Der kleine TinWin wird von seiner Mutter verstoßen, wird von einer Nachbarin großgezogen - mit 8 Jahren erblindet er. Dafür entdeckt er etwas anderes: die Gabe des Hörens. Er kann Vögel am Ton ihres Flügelschlags erkennen. Wenn irgendwo eine Spinne an einem Netz webt, hört er den Klang. Später wächst er bei buddhistischen Mönchen auf. Hier lernt er Werte und Weisheiten kennen und eines Tages auch MiMi, das Mädchen, das sich nur auf ihren Händen bewegen kann, weil ihre Füße nach innen gewachsen sind.

Der blinde TinWin und die lebensfrohe MiMi verbringen jede freie Minute miteinander. Er trägt sie nach Hause über den großen Markt bis zu ihren Eltern und sie gibt ihm Halt - eine tiefe Freundschaft verbindet sie. Er wird zu ihren Füßen, sie zu seinen Augen! Durch eine Augen-OP kann Tin Win wieder sehen und studiert in Amerika. So wird aus TinWin ein erfolgreicher Anwalt mit amerikanischer Familie. Julia erfährt die besondere Lebens- und Liebesgeschichte ihres Vaters, eine ganz ungewöhnliche, die Jan Philipp Sendker da aufgeschrieben hat.

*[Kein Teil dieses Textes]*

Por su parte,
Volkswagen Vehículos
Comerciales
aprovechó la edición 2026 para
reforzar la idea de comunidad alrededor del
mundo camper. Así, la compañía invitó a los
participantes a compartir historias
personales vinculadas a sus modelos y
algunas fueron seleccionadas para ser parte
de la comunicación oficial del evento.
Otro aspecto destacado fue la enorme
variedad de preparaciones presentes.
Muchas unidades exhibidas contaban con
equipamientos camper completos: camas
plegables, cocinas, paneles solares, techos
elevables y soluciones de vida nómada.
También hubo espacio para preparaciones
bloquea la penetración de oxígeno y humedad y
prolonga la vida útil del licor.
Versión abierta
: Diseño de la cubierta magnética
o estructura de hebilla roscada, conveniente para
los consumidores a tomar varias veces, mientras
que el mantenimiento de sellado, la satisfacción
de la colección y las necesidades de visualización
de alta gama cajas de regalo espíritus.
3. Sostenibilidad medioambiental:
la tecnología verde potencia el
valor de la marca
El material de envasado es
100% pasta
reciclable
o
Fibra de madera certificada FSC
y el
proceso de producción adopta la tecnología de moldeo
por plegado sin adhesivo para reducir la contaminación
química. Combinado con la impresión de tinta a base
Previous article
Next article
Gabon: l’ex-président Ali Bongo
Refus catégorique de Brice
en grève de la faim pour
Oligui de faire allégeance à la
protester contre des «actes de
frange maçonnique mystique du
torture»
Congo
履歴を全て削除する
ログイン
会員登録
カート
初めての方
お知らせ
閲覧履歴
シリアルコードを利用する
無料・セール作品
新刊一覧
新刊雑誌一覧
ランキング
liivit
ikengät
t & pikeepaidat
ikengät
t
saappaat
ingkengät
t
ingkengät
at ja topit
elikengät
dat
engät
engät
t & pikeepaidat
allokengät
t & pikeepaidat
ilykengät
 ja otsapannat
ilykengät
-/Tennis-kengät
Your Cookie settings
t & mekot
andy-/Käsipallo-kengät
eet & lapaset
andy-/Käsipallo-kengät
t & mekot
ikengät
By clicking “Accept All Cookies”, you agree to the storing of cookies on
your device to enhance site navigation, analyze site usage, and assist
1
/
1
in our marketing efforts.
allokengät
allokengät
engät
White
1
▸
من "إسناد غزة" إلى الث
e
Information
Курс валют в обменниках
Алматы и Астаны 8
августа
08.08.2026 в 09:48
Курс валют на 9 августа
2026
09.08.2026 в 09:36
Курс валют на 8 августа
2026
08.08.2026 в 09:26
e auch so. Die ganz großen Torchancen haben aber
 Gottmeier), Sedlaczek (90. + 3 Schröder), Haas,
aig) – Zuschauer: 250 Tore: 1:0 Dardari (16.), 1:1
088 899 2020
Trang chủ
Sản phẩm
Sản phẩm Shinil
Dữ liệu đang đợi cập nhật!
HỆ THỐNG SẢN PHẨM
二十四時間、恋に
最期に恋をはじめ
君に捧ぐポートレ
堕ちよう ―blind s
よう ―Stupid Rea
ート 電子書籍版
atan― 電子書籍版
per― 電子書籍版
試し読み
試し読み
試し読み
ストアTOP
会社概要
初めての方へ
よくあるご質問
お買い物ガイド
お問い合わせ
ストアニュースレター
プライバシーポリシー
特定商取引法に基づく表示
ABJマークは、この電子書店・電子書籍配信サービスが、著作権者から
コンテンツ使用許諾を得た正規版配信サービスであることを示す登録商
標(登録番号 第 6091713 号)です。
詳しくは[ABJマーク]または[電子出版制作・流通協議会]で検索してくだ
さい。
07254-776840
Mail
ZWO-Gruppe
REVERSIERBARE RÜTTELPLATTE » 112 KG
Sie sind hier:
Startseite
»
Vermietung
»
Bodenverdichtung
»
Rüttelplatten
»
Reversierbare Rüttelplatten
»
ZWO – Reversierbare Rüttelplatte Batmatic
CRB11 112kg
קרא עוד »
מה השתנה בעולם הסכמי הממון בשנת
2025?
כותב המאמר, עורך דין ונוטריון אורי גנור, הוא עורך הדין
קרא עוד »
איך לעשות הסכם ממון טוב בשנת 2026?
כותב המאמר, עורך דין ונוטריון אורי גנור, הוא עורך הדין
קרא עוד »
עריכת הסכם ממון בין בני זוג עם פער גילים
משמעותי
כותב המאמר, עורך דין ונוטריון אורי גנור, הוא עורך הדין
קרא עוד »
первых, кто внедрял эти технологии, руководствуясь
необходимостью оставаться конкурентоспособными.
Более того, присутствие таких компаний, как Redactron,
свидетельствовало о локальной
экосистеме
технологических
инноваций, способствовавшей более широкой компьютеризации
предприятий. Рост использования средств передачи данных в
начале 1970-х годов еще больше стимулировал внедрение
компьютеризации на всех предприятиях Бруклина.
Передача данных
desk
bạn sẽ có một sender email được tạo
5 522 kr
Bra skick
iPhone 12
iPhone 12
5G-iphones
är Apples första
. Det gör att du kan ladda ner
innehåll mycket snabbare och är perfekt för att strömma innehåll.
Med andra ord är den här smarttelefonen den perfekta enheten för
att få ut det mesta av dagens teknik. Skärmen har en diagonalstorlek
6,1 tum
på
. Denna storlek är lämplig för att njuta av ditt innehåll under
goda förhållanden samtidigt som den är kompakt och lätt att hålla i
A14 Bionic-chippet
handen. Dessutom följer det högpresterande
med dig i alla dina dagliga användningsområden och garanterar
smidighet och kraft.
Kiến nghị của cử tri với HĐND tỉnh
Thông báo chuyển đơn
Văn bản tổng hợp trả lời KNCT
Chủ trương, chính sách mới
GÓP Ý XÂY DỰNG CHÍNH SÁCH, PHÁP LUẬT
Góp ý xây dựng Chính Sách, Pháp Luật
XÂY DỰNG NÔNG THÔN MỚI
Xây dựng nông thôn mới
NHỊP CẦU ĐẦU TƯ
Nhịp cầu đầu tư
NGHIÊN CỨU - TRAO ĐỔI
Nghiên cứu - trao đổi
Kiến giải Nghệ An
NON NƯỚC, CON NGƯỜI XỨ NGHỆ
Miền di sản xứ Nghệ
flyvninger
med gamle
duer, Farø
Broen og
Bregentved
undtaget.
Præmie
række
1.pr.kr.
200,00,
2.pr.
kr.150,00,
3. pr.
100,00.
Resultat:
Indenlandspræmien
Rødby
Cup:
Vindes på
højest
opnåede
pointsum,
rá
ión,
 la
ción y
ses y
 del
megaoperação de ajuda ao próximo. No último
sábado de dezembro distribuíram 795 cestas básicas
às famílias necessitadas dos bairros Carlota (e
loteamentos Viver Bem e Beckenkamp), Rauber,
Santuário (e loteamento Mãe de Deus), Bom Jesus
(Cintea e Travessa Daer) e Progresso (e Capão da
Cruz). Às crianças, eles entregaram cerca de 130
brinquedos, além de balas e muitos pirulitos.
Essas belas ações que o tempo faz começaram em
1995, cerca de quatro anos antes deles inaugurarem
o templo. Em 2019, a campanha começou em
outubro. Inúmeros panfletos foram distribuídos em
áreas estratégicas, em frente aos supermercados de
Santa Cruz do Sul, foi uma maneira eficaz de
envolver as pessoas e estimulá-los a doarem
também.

Der war früher Asien- und Amerikakorrespondent beim Stern. Wobei ich unterstelle: so kann doch kein Korrespondent schreiben! Tiefsinnig, bewegend, null kitschig - aber in wunderbaren Worten erzählt! Es ist sein Debüt auf englisch: „the art of hearing heartbeats“ auf deutsch Das Herzen hören. Gerade arbeitet er am Drehbuch für die Kinofassung. Der Nachfolger ist auch schon erschienen und sobald es davon eine englische Version gibt, schicke ich die gleich raus - zu meiner amerikanischen Gastmutter!